Mach, Ernst

[437] Mach, Ernst, geb. 1838 in Turas, Prof. der Physik in Prag, dann (seit 1895) Prof. der Philosophie in Wien, seit 1902 pensioniert.

M. will nicht systematischer Philosoph, sondern Erkenntnispsycholog, Methodolog und Kritiker sein. Es ist ihm um einen einheitlichen Forschungsstandpunkt zu tun. In seinen Anschauungen zeigt er Verwandtschaft mit Berkeley, Hume, Mill, Comte, Avenarius, Nietzsche, teilweise auch mit Kant, dessen Apriorismus und »Ding an sich« er aber ablehnt., um einem (zum Teil sensualistisch gefärbten) Empirismus und (idealistischen) Positivismus zu huldigen, der alles »Metaphysische«, ja alle »hypothetischen Zutaten« des Denkens zur reinen Erfahrung ausschalten will. »Die Ansicht, welche sich allmählich Bahn bricht, daß die Wissenschaft sich auf die übersichtliche Darstellung des Tatsächlichen zu beschränken habe, führt folgerichtig zur Ausscheidung aller müßigen, durch die Erfahrung nicht kontrollierbaren Annahmen, vor allem der metaphysischen (im Kantschen Sinne).« Eine »hypothesenfreie« Wissenschaft ist das Ideal.[437]

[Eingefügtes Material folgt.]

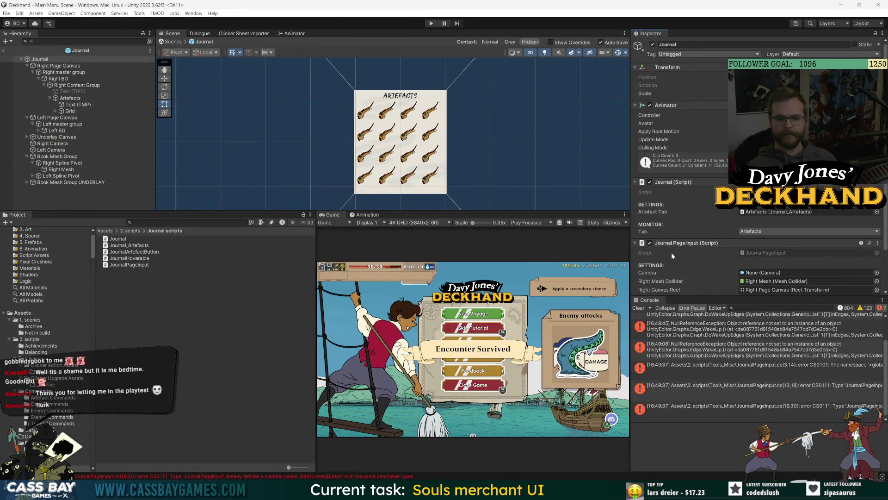
{"action": "double_click", "coordinate": [118, 239]}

Die Wissenschaft ist biologisch-praktischen Bedürfnissen entsprungen und dient noch jetzt der Erhaltung des Lebens und der Beherrschung der Natur, und aus dieser Tendenz ist alles Erkennen zu verstehen und zu regeln (Erkenntnistheoretischer Biologismus und Psychologismus). Nicht unbekannte Wesenheiten, sondern das Gegebene, Unmittelbare, Erlebbare will die Wissenschaft erfassen, es in seinen relativ konstanten Zusammenhängen und Abfolgen möglichst exakt beschreiben. Die Wissenschaft entsteht durch einen »Anpassungsprozeß der Gedanken an ein bestimmtes Erfahrungsgebiet«, sie hat teilweise vorliegende Tatsachen in Gedanken zu ergänzen. »Die Abbildung der Tatsachen in Gedanken, oder die Anpassung der Gedanken an die Tatsachen ermöglicht dem Denken, nur teilweise beobachtete Tatsachen gedanklich zu ergänzen, soweit die Ergänzung durch den beobachteten Teil bestimmt ist.« Die methodische Anpassung modifiziert beständig die Denkgewohnheiten. Die Anpassung der Gedanken aneinander ergibt die Theorie. M. faßt also die Gedanken und Erkenntnisfunktionen als Lebensfunktionen auf. Beherrscht werden dieselben durch das biologisch-psychologische Prinzip der Denkökonomie (vgl. Avenarius), der sparsameren, ökonomischen Verwertung der geistigen Kräfte. »Die Methoden, durch welche das Wissen beschafft wird. sind ökonomischer Natur.« Das Ziel der Naturwissenschaft bei der Zusammenfassung und Darstellung ihrer Ergebnisse ist der sparsamste, einfachste begriffliche Ausdruck. Es ist die Aufgabe der Physik, die gleichartigen Elemente der Naturvorgänge aufzusuchen, wodurch die »sparsamste, kürzeste Beschreibung und Mitteilung« ermöglicht wird. Die Wissenschaft kann so »als eine Minimumaufgabe angesehen werden, welche darin besteht, möglichst vollständig die Tatsachen mit dem geringsten Gedankenaufwand darzustellen«. Durch die Denkökonomie als Ideal erfolgt ein Ordnen, Harmonisieren, Organisieren der Gedanken, ein Herausheben des Wesentlichen im Begriff und Urteil. So kommt es auf die aktive Geistesarbeit an und hier unterscheidet sich M.s Lehre scharf von allem passivistischen Sensualismus.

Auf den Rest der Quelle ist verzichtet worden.